START Data for analysis
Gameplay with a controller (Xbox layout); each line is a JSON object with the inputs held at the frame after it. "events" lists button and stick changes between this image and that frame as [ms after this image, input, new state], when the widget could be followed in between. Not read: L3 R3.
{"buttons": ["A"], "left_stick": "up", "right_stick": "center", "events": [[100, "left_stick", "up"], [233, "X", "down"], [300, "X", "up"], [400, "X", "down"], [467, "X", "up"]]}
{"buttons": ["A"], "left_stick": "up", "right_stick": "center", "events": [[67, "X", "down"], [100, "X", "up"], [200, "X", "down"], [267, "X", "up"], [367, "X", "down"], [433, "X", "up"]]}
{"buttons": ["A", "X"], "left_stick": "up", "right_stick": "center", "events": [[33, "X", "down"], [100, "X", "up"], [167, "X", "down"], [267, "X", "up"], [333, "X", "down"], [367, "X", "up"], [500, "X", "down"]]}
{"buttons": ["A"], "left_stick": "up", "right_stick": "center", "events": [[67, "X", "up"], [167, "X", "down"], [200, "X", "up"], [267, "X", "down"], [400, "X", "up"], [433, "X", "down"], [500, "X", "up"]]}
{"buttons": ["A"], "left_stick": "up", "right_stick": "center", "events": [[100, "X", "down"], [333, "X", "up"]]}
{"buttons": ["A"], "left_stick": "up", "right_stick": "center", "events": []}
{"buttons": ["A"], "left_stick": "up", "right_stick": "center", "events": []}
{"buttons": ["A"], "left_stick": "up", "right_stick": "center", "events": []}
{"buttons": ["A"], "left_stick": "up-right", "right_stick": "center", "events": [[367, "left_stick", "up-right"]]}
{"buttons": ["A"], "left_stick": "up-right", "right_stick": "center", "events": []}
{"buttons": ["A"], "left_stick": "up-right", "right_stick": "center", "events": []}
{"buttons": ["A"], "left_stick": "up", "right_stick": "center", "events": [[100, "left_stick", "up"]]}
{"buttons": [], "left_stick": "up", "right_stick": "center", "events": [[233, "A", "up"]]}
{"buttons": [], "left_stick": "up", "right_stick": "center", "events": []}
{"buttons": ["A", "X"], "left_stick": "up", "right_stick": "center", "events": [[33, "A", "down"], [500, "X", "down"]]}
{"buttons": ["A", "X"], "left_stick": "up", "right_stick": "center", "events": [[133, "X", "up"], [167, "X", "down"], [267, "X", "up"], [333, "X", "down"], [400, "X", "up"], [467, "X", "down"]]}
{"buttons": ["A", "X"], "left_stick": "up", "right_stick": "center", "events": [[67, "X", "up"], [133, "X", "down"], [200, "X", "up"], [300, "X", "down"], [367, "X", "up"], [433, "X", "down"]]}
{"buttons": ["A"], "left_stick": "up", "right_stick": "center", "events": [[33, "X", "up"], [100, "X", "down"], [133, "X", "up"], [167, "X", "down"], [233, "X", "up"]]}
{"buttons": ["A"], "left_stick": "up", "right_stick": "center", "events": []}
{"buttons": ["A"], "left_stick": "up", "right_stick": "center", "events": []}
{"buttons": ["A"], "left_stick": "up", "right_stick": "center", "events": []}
END Data for analysis
- _Description of the task_
Write the entire listing out again, word for word.

- _Output of the exercise_
Gameplay with a controller (Xbox layout); each line is a JSON object with the inputs held at the frame after it. "events" lists button and stick changes between this image and that frame as [ms after this image, input, new state], when the widget could be followed in between. Not read: L3 R3.
{"buttons": ["A"], "left_stick": "up", "right_stick": "center", "events": [[100, "left_stick", "up"], [233, "X", "down"], [300, "X", "up"], [400, "X", "down"], [467, "X", "up"]]}
{"buttons": ["A"], "left_stick": "up", "right_stick": "center", "events": [[67, "X", "down"], [100, "X", "up"], [200, "X", "down"], [267, "X", "up"], [367, "X", "down"], [433, "X", "up"]]}
{"buttons": ["A", "X"], "left_stick": "up", "right_stick": "center", "events": [[33, "X", "down"], [100, "X", "up"], [167, "X", "down"], [267, "X", "up"], [333, "X", "down"], [367, "X", "up"], [500, "X", "down"]]}
{"buttons": ["A"], "left_stick": "up", "right_stick": "center", "events": [[67, "X", "up"], [167, "X", "down"], [200, "X", "up"], [267, "X", "down"], [400, "X", "up"], [433, "X", "down"], [500, "X", "up"]]}
{"buttons": ["A"], "left_stick": "up", "right_stick": "center", "events": [[100, "X", "down"], [333, "X", "up"]]}
{"buttons": ["A"], "left_stick": "up", "right_stick": "center", "events": []}
{"buttons": ["A"], "left_stick": "up", "right_stick": "center", "events": []}
{"buttons": ["A"], "left_stick": "up", "right_stick": "center", "events": []}
{"buttons": ["A"], "left_stick": "up-right", "right_stick": "center", "events": [[367, "left_stick", "up-right"]]}
{"buttons": ["A"], "left_stick": "up-right", "right_stick": "center", "events": []}
{"buttons": ["A"], "left_stick": "up-right", "right_stick": "center", "events": []}
{"buttons": ["A"], "left_stick": "up", "right_stick": "center", "events": [[100, "left_stick", "up"]]}
{"buttons": [], "left_stick": "up", "right_stick": "center", "events": [[233, "A", "up"]]}
{"buttons": [], "left_stick": "up", "right_stick": "center", "events": []}
{"buttons": ["A", "X"], "left_stick": "up", "right_stick": "center", "events": [[33, "A", "down"], [500, "X", "down"]]}
{"buttons": ["A", "X"], "left_stick": "up", "right_stick": "center", "events": [[133, "X", "up"], [167, "X", "down"], [267, "X", "up"], [333, "X", "down"], [400, "X", "up"], [467, "X", "down"]]}
{"buttons": ["A", "X"], "left_stick": "up", "right_stick": "center", "events": [[67, "X", "up"], [133, "X", "down"], [200, "X", "up"], [300, "X", "down"], [367, "X", "up"], [433, "X", "down"]]}
{"buttons": ["A"], "left_stick": "up", "right_stick": "center", "events": [[33, "X", "up"], [100, "X", "down"], [133, "X", "up"], [167, "X", "down"], [233, "X", "up"]]}
{"buttons": ["A"], "left_stick": "up", "right_stick": "center", "events": []}
{"buttons": ["A"], "left_stick": "up", "right_stick": "center", "events": []}
{"buttons": ["A"], "left_stick": "up", "right_stick": "center", "events": []}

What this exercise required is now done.